Count the lines in the records below that contain the string "coding". Reply with the number alone.

+++++

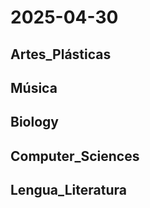 # 2025-04-30 <!-- markmap: foldAll -->

## Artes_Plásticas

## Música

## Biology

## Computer_Sciences

## Lengua_Literatura

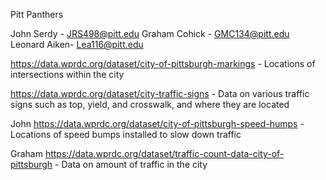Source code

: 
Pitt Panthers

John Serdy - JRS498@pitt.edu
Graham Cohick - GMC134@pitt.edu
Leonard Aiken- Lea116@pitt.edu


https://data.wprdc.org/dataset/city-of-pittsburgh-markings - Locations of intersections within the city


https://data.wprdc.org/dataset/city-traffic-signs - Data on various traffic signs such as top, yield, and crosswalk, and where they are located

John
https://data.wprdc.org/dataset/city-of-pittsburgh-speed-humps - Locations of speed bumps installed to slow down traffic

Graham
https://data.wprdc.org/dataset/traffic-count-data-city-of-pittsburgh - Data on amount of traffic in the city
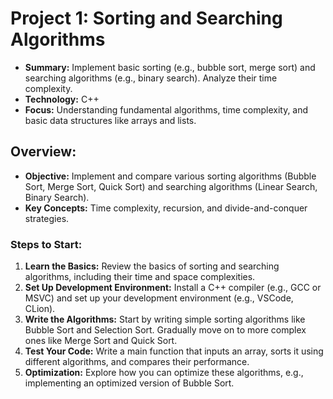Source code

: # Project 1: Sorting and Searching Algorithms

- **Summary:** Implement basic sorting (e.g., bubble sort, merge sort) and searching algorithms (e.g., binary search). Analyze their time complexity.
- **Technology:** C++
- **Focus:** Understanding fundamental algorithms, time complexity, and basic data structures like arrays and lists.

## Overview:

- **Objective:** Implement and compare various sorting algorithms (Bubble Sort, Merge Sort, Quick Sort) and searching algorithms (Linear Search, Binary Search).
- **Key Concepts:** Time complexity, recursion, and divide-and-conquer strategies.

### Steps to Start:

1. **Learn the Basics:** Review the basics of sorting and searching algorithms, including their time and space complexities.
2. **Set Up Development Environment:** Install a C++ compiler (e.g., GCC or MSVC) and set up your development environment (e.g., VSCode, CLion).
3. **Write the Algorithms:** Start by writing simple sorting algorithms like Bubble Sort and Selection Sort. Gradually move on to more complex ones like Merge Sort and Quick Sort.
4. **Test Your Code:** Write a main function that inputs an array, sorts it using different algorithms, and compares their performance.
5. **Optimization:** Explore how you can optimize these algorithms, e.g., implementing an optimized version of Bubble Sort.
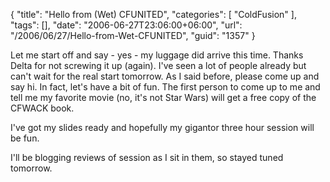 {
	"title": "Hello from (Wet) CFUNITED",
	"categories": [
		"ColdFusion"
	],
	"tags": [],
	"date": "2006-06-27T23:06:00+06:00",
	"url": "/2006/06/27/Hello-from-Wet-CFUNITED",
	"guid": "1357"
}

Let me start off and say - yes - my luggage did arrive this time. Thanks Delta for not screwing it up (again). I've seen a lot of people already but can't wait for the real start tomorrow. As I said before, please come up and say hi. In fact, let's have a bit of fun. The first person to come up to me and tell me my favorite movie (no, it's not Star Wars) will get a free copy of the CFWACK book. 

I've got my slides ready and hopefully my gigantor three hour session will be fun. 

I'll be blogging reviews of session as I sit in them, so stayed tuned tomorrow.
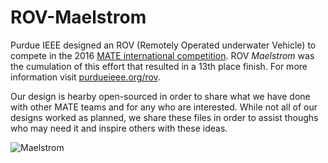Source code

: # ROV-Maelstrom

Purdue IEEE designed an ROV (Remotely Operated underwater Vehicle) to compete in the 2016 [MATE international competition](http://www.marinetech.org/rov-competition-2/). ROV *Maelstrom* was the cumulation of this effort that resulted in a 13th place finish. For more information visit [purdueieee.org/rov](http://purdueieee.org/rov).

Our design is hearby open-sourced in order to share what we have done with other MATE teams and for any who are interested. While not all of our designs worked as planned, we share these files in order to assist thoughs who may need it and inspire others with these ideas.

![Maelstrom](https://purdueieee.org/rov/images/ROVMaelstrom.jpg)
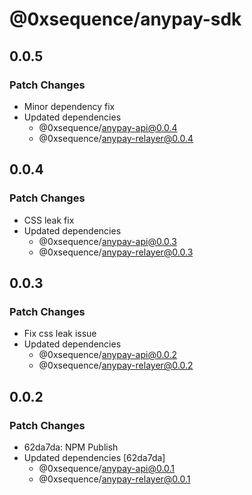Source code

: # @0xsequence/anypay-sdk

## 0.0.5

### Patch Changes

- Minor dependency fix
- Updated dependencies
  - @0xsequence/anypay-api@0.0.4
  - @0xsequence/anypay-relayer@0.0.4

## 0.0.4

### Patch Changes

- CSS leak fix
- Updated dependencies
  - @0xsequence/anypay-api@0.0.3
  - @0xsequence/anypay-relayer@0.0.3

## 0.0.3

### Patch Changes

- Fix css leak issue
- Updated dependencies
  - @0xsequence/anypay-api@0.0.2
  - @0xsequence/anypay-relayer@0.0.2

## 0.0.2

### Patch Changes

- 62da7da: NPM Publish
- Updated dependencies [62da7da]
  - @0xsequence/anypay-api@0.0.1
  - @0xsequence/anypay-relayer@0.0.1
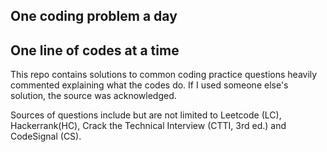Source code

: ## One coding problem a day 
## One line of codes at a time
This repo contains solutions to common coding practice questions heavily commented explaining what the codes do. If I used someone else's solution, the source was acknowledged.

Sources of questions include but are not limited to Leetcode (LC), Hackerrank(HC), Crack the Technical Interview (CTTI, 3rd ed.) and CodeSignal (CS).
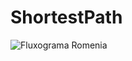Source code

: # ShortestPath


![Fluxograma Romenia](https://user-images.githubusercontent.com/106937501/190504950-b06ab5ff-4801-488c-aa62-464d4a69696f.png)
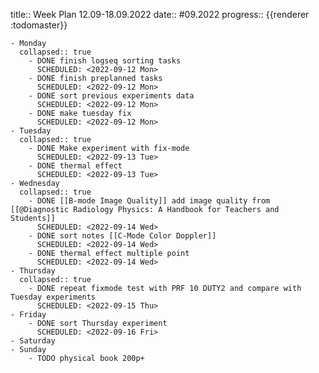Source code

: title:: Week Plan 12.09-18.09.2022
date:: #09.2022
progress:: {{renderer :todomaster}}

	- Monday
	  collapsed:: true
		- DONE finish logseq sorting tasks 
		  SCHEDULED: <2022-09-12 Mon>
		- DONE finish preplanned tasks 
		  SCHEDULED: <2022-09-12 Mon>
		- DONE sort previous experiments data 
		  SCHEDULED: <2022-09-12 Mon>
		- DONE make tuesday fix
		  SCHEDULED: <2022-09-12 Mon>
	- Tuesday
	  collapsed:: true
		- DONE Make experiment with fix-mode
		  SCHEDULED: <2022-09-13 Tue>
		- DONE thermal effect
		  SCHEDULED: <2022-09-13 Tue>
	- Wednesday
	  collapsed:: true
		- DONE [[B-mode Image Quality]] add image quality from [[@Diagnostic Radiology Physics: A Handbook for Teachers and Students]]
		  SCHEDULED: <2022-09-14 Wed>
		- DONE sort notes [[C-Mode Color Doppler]]
		  SCHEDULED: <2022-09-14 Wed>
		- DONE thermal effect multiple point
		  SCHEDULED: <2022-09-14 Wed>
	- Thursday
	  collapsed:: true
		- DONE repeat fixmode test with PRF 10 DUTY2 and compare with Tuesday experiments
		  SCHEDULED: <2022-09-15 Thu>
	- Friday
		- DONE sort Thursday experiment
		  SCHEDULED: <2022-09-16 Fri>
	- Saturday
	- Sunday
		- TODO physical book 200p+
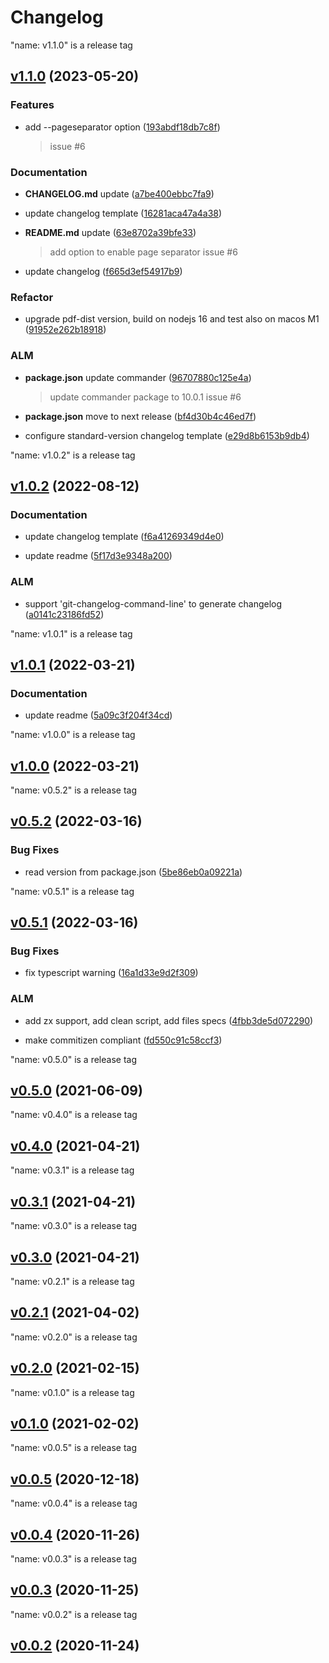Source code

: # Changelog


"name: v1.1.0" is a release tag

## [v1.1.0](https://github.com/bsorrentino/pdf-tools/releases/tag/v1.1.0) (2023-05-20)

### Features

 *  add --pageseparator option ([193abdf18db7c8f](https://github.com/bsorrentino/pdf-tools/commit/193abdf18db7c8f4e9b2f741832eec2d939f5834))
     > issue #6
   


### Documentation

 -  **CHANGELOG.md**  update ([a7be400ebbc7fa9](https://github.com/bsorrentino/pdf-tools/commit/a7be400ebbc7fa9a119e5a3e9f9d8c75f70f6251))

 -  update changelog template ([16281aca47a4a38](https://github.com/bsorrentino/pdf-tools/commit/16281aca47a4a38d6c33c3aa6ee462be202a3ec2))

 -  **README.md**  update ([63e8702a39bfe33](https://github.com/bsorrentino/pdf-tools/commit/63e8702a39bfe3320f2a588e25f20b4368bcbb61))
     > add option to enable page separator
     > issue #6

 -  update changelog ([f665d3ef54917b9](https://github.com/bsorrentino/pdf-tools/commit/f665d3ef54917b95dcd57bae0cf250cae9889437))


### Refactor

 -  upgrade pdf-dist version, build on nodejs 16 and test also on macos M1 ([91952e262b18918](https://github.com/bsorrentino/pdf-tools/commit/91952e262b189185068c2fe8e3bf46de942ca811))


### ALM 

 -  **package.json**  update commander ([96707880c125e4a](https://github.com/bsorrentino/pdf-tools/commit/96707880c125e4abebe9fc662e834dd8a23a569d))
     > update commander package to 10.0.1
     > issue #6

 -  **package.json**  move to next release ([bf4d30b4c46ed7f](https://github.com/bsorrentino/pdf-tools/commit/bf4d30b4c46ed7f5a240d4aabb0fd8c6a43a024c))

 -  configure standard-version changelog template ([e29d8b6153b9db4](https://github.com/bsorrentino/pdf-tools/commit/e29d8b6153b9db47b489585930d89d3167810cf6))



"name: v1.0.2" is a release tag

## [v1.0.2](https://github.com/bsorrentino/pdf-tools/releases/tag/v1.0.2) (2022-08-12)



### Documentation

 -  update changelog template ([f6a41269349d4e0](https://github.com/bsorrentino/pdf-tools/commit/f6a41269349d4e01832c8ee800142899f95ca3f7))

 -  update readme ([5f17d3e9348a200](https://github.com/bsorrentino/pdf-tools/commit/5f17d3e9348a20063d16b8840304b3ee116c281b))



### ALM 

 -  support 'git-changelog-command-line' to generate changelog ([a0141c23186fd52](https://github.com/bsorrentino/pdf-tools/commit/a0141c23186fd5206e4f52fba86163d7c30a6592))



"name: v1.0.1" is a release tag

## [v1.0.1](https://github.com/bsorrentino/pdf-tools/releases/tag/v1.0.1) (2022-03-21)



### Documentation

 -  update readme ([5a09c3f204f34cd](https://github.com/bsorrentino/pdf-tools/commit/5a09c3f204f34cd3da39d090b3634d2da9e2304c))





"name: v1.0.0" is a release tag

## [v1.0.0](https://github.com/bsorrentino/pdf-tools/releases/tag/v1.0.0) (2022-03-21)







"name: v0.5.2" is a release tag

## [v0.5.2](https://github.com/bsorrentino/pdf-tools/releases/tag/v0.5.2) (2022-03-16)


### Bug Fixes

 -  read version from package.json ([5be86eb0a09221a](https://github.com/bsorrentino/pdf-tools/commit/5be86eb0a09221ae8f66b53095bcdc82ddfdc55f))






"name: v0.5.1" is a release tag

## [v0.5.1](https://github.com/bsorrentino/pdf-tools/releases/tag/v0.5.1) (2022-03-16)


### Bug Fixes

 -  fix typescript warning ([16a1d33e9d2f309](https://github.com/bsorrentino/pdf-tools/commit/16a1d33e9d2f3093615212387a4d5adbdaa06b27))




### ALM 

 -  add zx support, add clean script, add files specs ([4fbb3de5d072290](https://github.com/bsorrentino/pdf-tools/commit/4fbb3de5d0722900538366a0082478864669c6d3))

 -  make commitizen compliant ([fd550c91c58ccf3](https://github.com/bsorrentino/pdf-tools/commit/fd550c91c58ccf3df60f3e8879ebe371d480cdc3))



"name: v0.5.0" is a release tag

## [v0.5.0](https://github.com/bsorrentino/pdf-tools/releases/tag/v0.5.0) (2021-06-09)







"name: v0.4.0" is a release tag

## [v0.4.0](https://github.com/bsorrentino/pdf-tools/releases/tag/v0.4.0) (2021-04-21)







"name: v0.3.1" is a release tag

## [v0.3.1](https://github.com/bsorrentino/pdf-tools/releases/tag/v0.3.1) (2021-04-21)







"name: v0.3.0" is a release tag

## [v0.3.0](https://github.com/bsorrentino/pdf-tools/releases/tag/v0.3.0) (2021-04-21)







"name: v0.2.1" is a release tag

## [v0.2.1](https://github.com/bsorrentino/pdf-tools/releases/tag/v0.2.1) (2021-04-02)







"name: v0.2.0" is a release tag

## [v0.2.0](https://github.com/bsorrentino/pdf-tools/releases/tag/v0.2.0) (2021-02-15)







"name: v0.1.0" is a release tag

## [v0.1.0](https://github.com/bsorrentino/pdf-tools/releases/tag/v0.1.0) (2021-02-02)







"name: v0.0.5" is a release tag

## [v0.0.5](https://github.com/bsorrentino/pdf-tools/releases/tag/v0.0.5) (2020-12-18)







"name: v0.0.4" is a release tag

## [v0.0.4](https://github.com/bsorrentino/pdf-tools/releases/tag/v0.0.4) (2020-11-26)







"name: v0.0.3" is a release tag

## [v0.0.3](https://github.com/bsorrentino/pdf-tools/releases/tag/v0.0.3) (2020-11-25)







"name: v0.0.2" is a release tag

## [v0.0.2](https://github.com/bsorrentino/pdf-tools/releases/tag/v0.0.2) (2020-11-24)






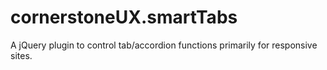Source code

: cornerstoneUX.smartTabs
=======================

A jQuery plugin to control tab/accordion functions primarily for responsive sites.

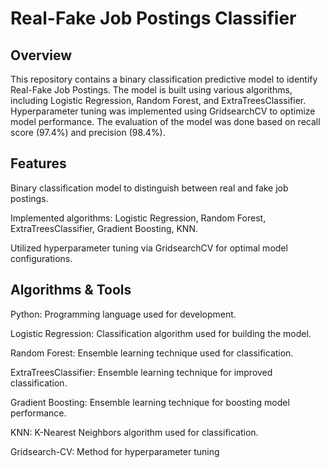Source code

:# Real-Fake Job Postings Classifier

## Overview

This repository contains a binary classification predictive model to identify Real-Fake Job Postings. The model is built using various algorithms, including Logistic Regression, Random Forest, and ExtraTreesClassifier. Hyperparameter tuning was implemented using GridsearchCV to optimize model performance. The evaluation of the model was done based on recall score (97.4%) and precision (98.4%).

## Features

Binary classification model to distinguish between real and fake job postings.

Implemented algorithms: Logistic Regression, Random Forest, ExtraTreesClassifier, Gradient Boosting, KNN.

Utilized hyperparameter tuning via GridsearchCV for optimal model configurations.

## Algorithms & Tools

Python: Programming language used for development.

Logistic Regression: Classification algorithm used for building the model.

Random Forest: Ensemble learning technique used for classification.

ExtraTreesClassifier: Ensemble learning technique for improved classification.

Gradient Boosting: Ensemble learning technique for boosting model performance.

KNN: K-Nearest Neighbors algorithm used for classification.

Gridsearch-CV: Method for hyperparameter tuning
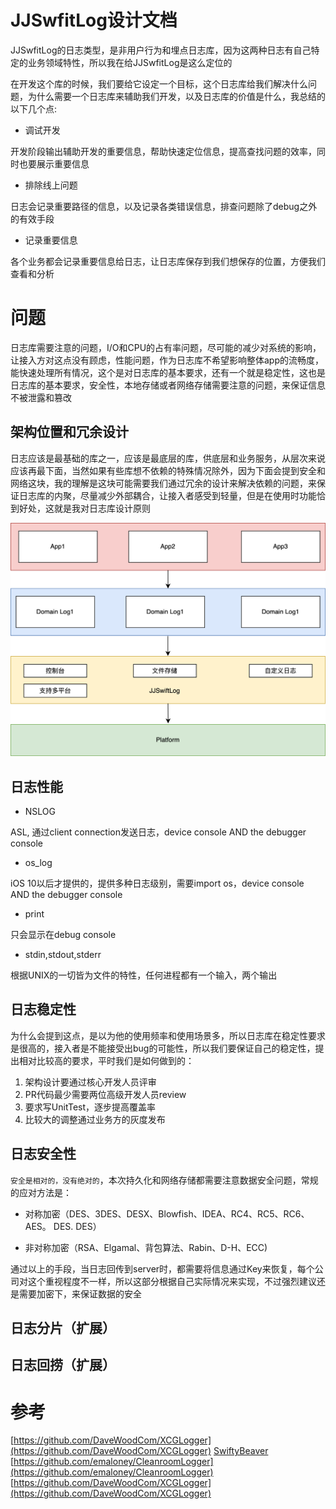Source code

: # JJSwfitLog设计文档

JJSwfitLog的日志类型，是非用户行为和埋点日志库，因为这两种日志有自己特定的业务领域特性，所以我在给JJSwfitLog是这么定位的

在开发这个库的时候，我们要给它设定一个目标，这个日志库给我们解决什么问题，为什么需要一个日志库来辅助我们开发，以及日志库的价值是什么，我总结的以下几个点:

* 调试开发

开发阶段输出辅助开发的重要信息，帮助快速定位信息，提高查找问题的效率，同时也要展示重要信息

* 排除线上问题

日志会记录重要路径的信息，以及记录各类错误信息，排查问题除了debug之外的有效手段

* 记录重要信息

各个业务都会记录重要信息给日志，让日志库保存到我们想保存的位置，方便我们查看和分析

# 问题

日志库需要注意的问题，I/O和CPU的占有率问题，尽可能的减少对系统的影响，让接入方对这点没有顾虑，性能问题，作为日志库不希望影响整体app的流畅度，能快速处理所有情况，这个是对日志库的基本要求，还有一个就是稳定性，这也是日志库的基本要求，安全性，本地存储或者网络存储需要注意的问题，来保证信息不被泄露和篡改

## 架构位置和冗余设计

日志应该是最基础的库之一，应该是最底层的库，供底层和业务服务，从层次来说应该再最下面，当然如果有些库想不依赖的特殊情况除外，因为下面会提到安全和网络这块，我的理解是这块可能需要我们通过冗余的设计来解决依赖的问题，来保证日志库的内聚，尽量减少外部耦合，让接入者感受到轻量，但是在使用时功能恰到好处，这就是我对日志库设计原则

![JJSwfitLog architecture](https://raw.githubusercontent.com/jezzmemo/JJSwiftLog/master/screenshots/architecture.png)

## 日志性能

* NSLOG

ASL, 通过client connection发送日志，device console AND the debugger console

* os_log

iOS 10以后才提供的，提供多种日志级别，需要import os，device console AND the debugger console

* print

只会显示在debug console

* stdin,stdout,stderr

根据UNIX的一切皆为文件的特性，任何进程都有一个输入，两个输出

## 日志稳定性

为什么会提到这点，是以为他的使用频率和使用场景多，所以日志库在稳定性要求是很高的，接入者是不能接受出bug的可能性，所以我们要保证自己的稳定性，提出相对比较高的要求，平时我们是如何做到的：

1. 架构设计要通过核心开发人员评审
2. PR代码最少需要两位高级开发人员review
3. 要求写UnitTest，逐步提高覆盖率
4. 比较大的调整通过业务方的灰度发布

## 日志安全性

`安全是相对的，没有绝对的`，本次持久化和网络存储都需要注意数据安全问题，常规的应对方法是：

* 对称加密（DES、3DES、DESX、Blowfish、IDEA、RC4、RC5、RC6、AES。 DES. DES）

* 非对称加密（RSA、Elgamal、背包算法、Rabin、D-H、ECC)

通过以上的手段，当日志回传到server时，都需要将信息通过Key来恢复，每个公司对这个重视程度不一样，所以这部分根据自己实际情况来实现，不过强烈建议还是需要加密下，来保证数据的安全

## 日志分片（扩展）

## 日志回捞（扩展）

# 参考

[https://github.com/DaveWoodCom/XCGLogger](https://github.com/DaveWoodCom/XCGLogger)
[SwiftyBeaver](https://github.com/SwiftyBeaver/SwiftyBeaver)
[https://github.com/emaloney/CleanroomLogger](https://github.com/emaloney/CleanroomLogger)
[https://github.com/DaveWoodCom/XCGLogger](https://github.com/DaveWoodCom/XCGLogger)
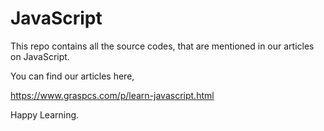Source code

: # JavaScript

This repo contains all the source codes, that are mentioned in our articles on JavaScript.

You can find our articles here,

https://www.graspcs.com/p/learn-javascript.html

Happy Learning.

+++++

▶ [Result]
2